La conclusione alla quale giunsero i due Autori, in seguito a questo studio, fu che probabilmente i ratti appartenenti al terzo gruppo, avevano acquisito della informazioni riguardanti l’ambiente, durante l’esecuzione della prove che non erano state ricompensate. Tali informazioni, erano rimaste quiescenti o latenti non influenzando l’esecuzione del test comportamentale fino alla comparsa della ricompensa che ebbe la funzione di attivare la risposta. I ratti, in altre parole, erano stati in grado di costruirsi una sorta di mappa mentale alla quale ricorrere nel momento più opportuno. Questo indica che l’apprendimento, può avvenire in base all’esperienza e dimostra la possibilità che avvenga anche in assenza di un rinforzo specifico. Quanto appreso con tale modalità, non si estrinsecherebbe immediatamente dando origine ad una risposta, ma richiederebbe la presentazione di una ricompensa. Molti psicologi dell’apprendimento, considerano tale spiegazione, poco convincente anche perché, non sarebbe in linea con la legge dell’effetto, per questo sono state proposte varie ipotesi alternative per cercare di spiegare tale fenomeno.

Una delle tante spiegazioni fornite, afferma che è possibile che, i ratti che percorrono il labirinto, possano trovare rinforzi incontrollati, in altre parole, non si tratterebbe di rinforzi specifici offerti dallo sperimentatore, bensì, di rinforzi deboli che per i ratti sarebbero comunque efficaci (possibilità di espletare attività motorie, esplorazione, manipolazioni, ecc). Pare, inoltre che, le performance dei ratti facenti parte dei gruppi di controllo, ai quali non è stata fornita la possibilità di esplorare

precedentemente il set sperimentale, sarebbero peggiorate dal fatto di avere una minore esperienza che non avrebbe consentito un’assuefazione delle risposte emotive.

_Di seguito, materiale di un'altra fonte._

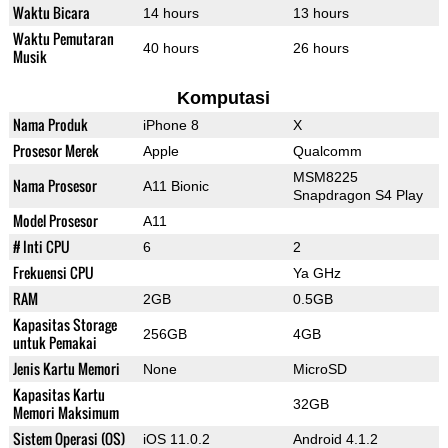
Waktu Bicara
14 hours
13 hours
Waktu Pemutaran
40 hours
26 hours
Musik
Komputasi
Nama Produk
iPhone 8
X
Prosesor Merek
Apple
Qualcomm
MSM8225
Nama Prosesor
A11 Bionic
Snapdragon S4 Play
Model Prosesor
A11
# Inti CPU
6
2
Frekuensi CPU
Ya GHz
RAM
2GB
0.5GB
Kapasitas Storage
256GB
4GB
untuk Pemakai
Jenis Kartu Memori
None
MicroSD
Kapasitas Kartu
32GB
Memori Maksimum
Sistem Operasi (OS)
iOS 11.0.2
Android 4.1.2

A convalida di quest’ultima affermazione, Haney (1931), eseguì una verifica in cui prese in esame due gruppi di ratti, ad uno di questi gruppi, fu permesso di vivere in un labirinto complesso per diciotto ore al giorno per quattro giorni consecutivi; questi soggetti, venivano alimentati ed abbeverati in gabbie separate dal labirinto nelle quali sostavano per le rimanenti sei ore della giornata. Il secondo gruppo di controllo fu detenuto in condizioni analoghe ma all’interno di un labirinto di forma rettangolare. Di seguito, ogni individuo, a prescindere cha appartenesse al primo o al secondo gruppo, venne addestrato a precorrere il labirinto complesso ed Haney, poté appurare che i ratti che avevano già condotto un’esperienza all’interno dello stesso, erano in grado di apprendere con più rapidità e con un numero di errori inferiore rispetto ai ratti facenti parte del gruppo di controllo.

Ma anche questo test sollevò dei dubbi, ed altri Autori, precisamente Muenzinger e Conrad (1954), utilizzarono un altro test a conferma di tali obiezioni: alcuni ratti vennero introdotti in un labirinto speculare a quello utilizzato per l’esecuzione del test e questo permise agli Autori di costatare che, tali ratti, erano in grado di apprendere in maniera efficace e facilitata come percorrere il labirinto. D’altro canto Blodgett (1929), attraverso un altro studio, poté dimostrare che, percorrere il labirinto a ritroso, cioè partendo dalla meta e spostandosi verso la partenza, non è in grado di modificare l’apprendimento successivo.

Quello che è possibile concludere è che, quando un ratto percorre un labirinto, non associa solamente la risposta fornita agli stimoli presenti al punto di scelta. Pare che i ratti, siano in grado di associare ad una delle scatole meta, l’aver risposto in un certo modo ad una serie di stimoli presenti nel punto di scelta ed all’altra scatola meta, l’aver risposto ad una serie di stimoli differenti.

In ogni caso gli studi a proposito dell’apprendimento latente, risultano ancora oggi oggetto di dibattito e non sono ancora stati forniti chiarimenti specifici per permettere di spiegare in maniera esauriente tale fenomeno (Poli e Prato Previde, 1994).